In March alone, before the Easter vacation and long before the summer season begins, 4 million visitors visited Spain. This figure is just 29% fewer than the same period in 2019 before the epidemic started. Despite the reduced numbers, they spent more than they did two years ago: each international visitor spent an average of 1,257 euros during their stay, about 200 euros more than in March 2019.
Despite this, total spending is 15% lower than in 2019 but has already surpassed $5 billion. It's an astounding 830 percent greater than last year, even though Spain was still in the grip of the Covid health crisis and several nations still imposed stringent travel restrictions.
Reyes Maroto, the Minister of Tourism, explained in a statement that this trend "makes us optimistic" that summer travel to Spain will "intensify," and airlines like Ryanair are already ramping up their high-season flights; in total, there are more than 29 million seats scheduled on intentional flights between April and June.

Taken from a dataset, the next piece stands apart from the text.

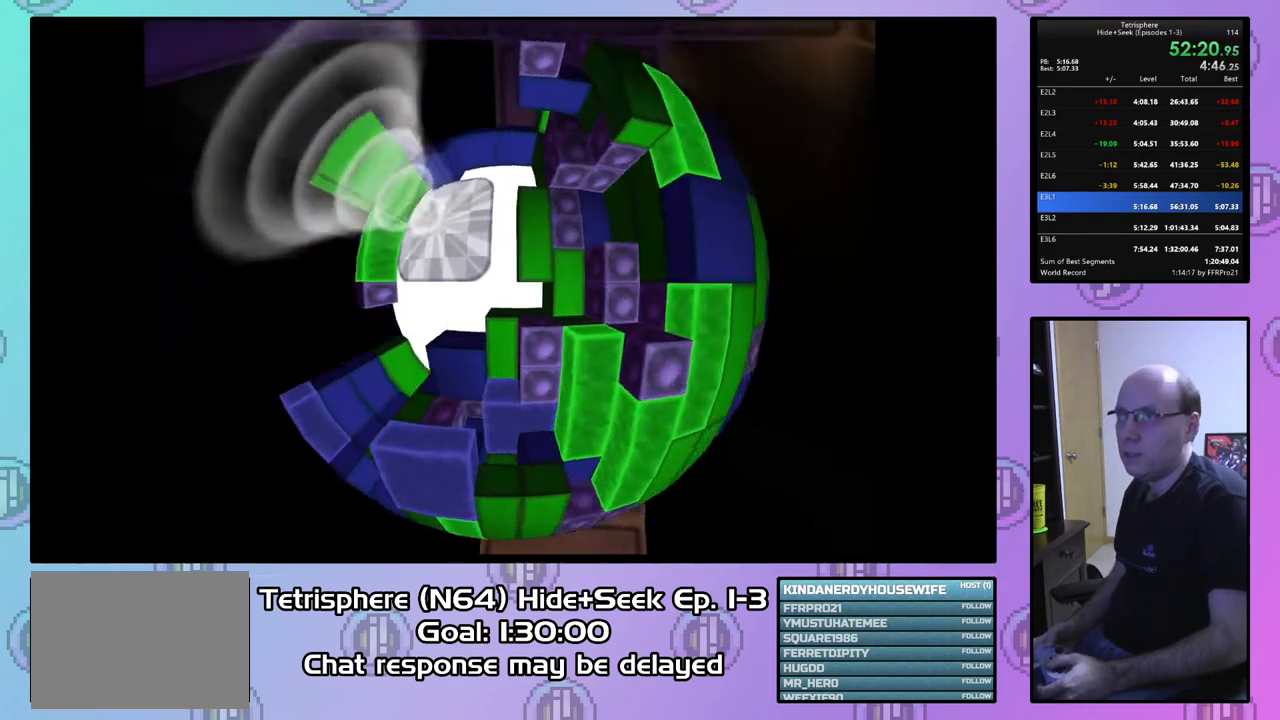
{"buttons": [], "right_stick": "center", "events": [[33, "CIRCLE", "down"], [33, "CROSS", "down"], [133, "CIRCLE", "up"], [133, "CROSS", "up"], [200, "CIRCLE", "down"], [233, "CROSS", "down"], [300, "CROSS", "up"], [333, "CIRCLE", "up"], [400, "CIRCLE", "down"], [400, "CROSS", "down"], [467, "CROSS", "up"], [500, "CIRCLE", "up"]]}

Since travel limits have been relaxed, British tourists have begun to return to Spain, and of the 4 million visitors who came in March, UK passengers made up 18 percent of the total, the overwhelming majority. In all, 826,400 British visitors arrived in Spain in one month and spent 1,013 million euros, accounting for 20% of total international income.
The Germans (608,800) and French (608,800) were the next most frequent travellers after Britons (457,000). Among the remainder of the nations, Ireland (+2,500 percent), the United States (1,900 percent), and the Nordic countries (1,300 percent) stand out.
The Canary Islands were clearly the most popular tourist destination, accounting for 33% of total spending, followed by Andalucía (15%) and Catalonia (5%). (14.5 percent).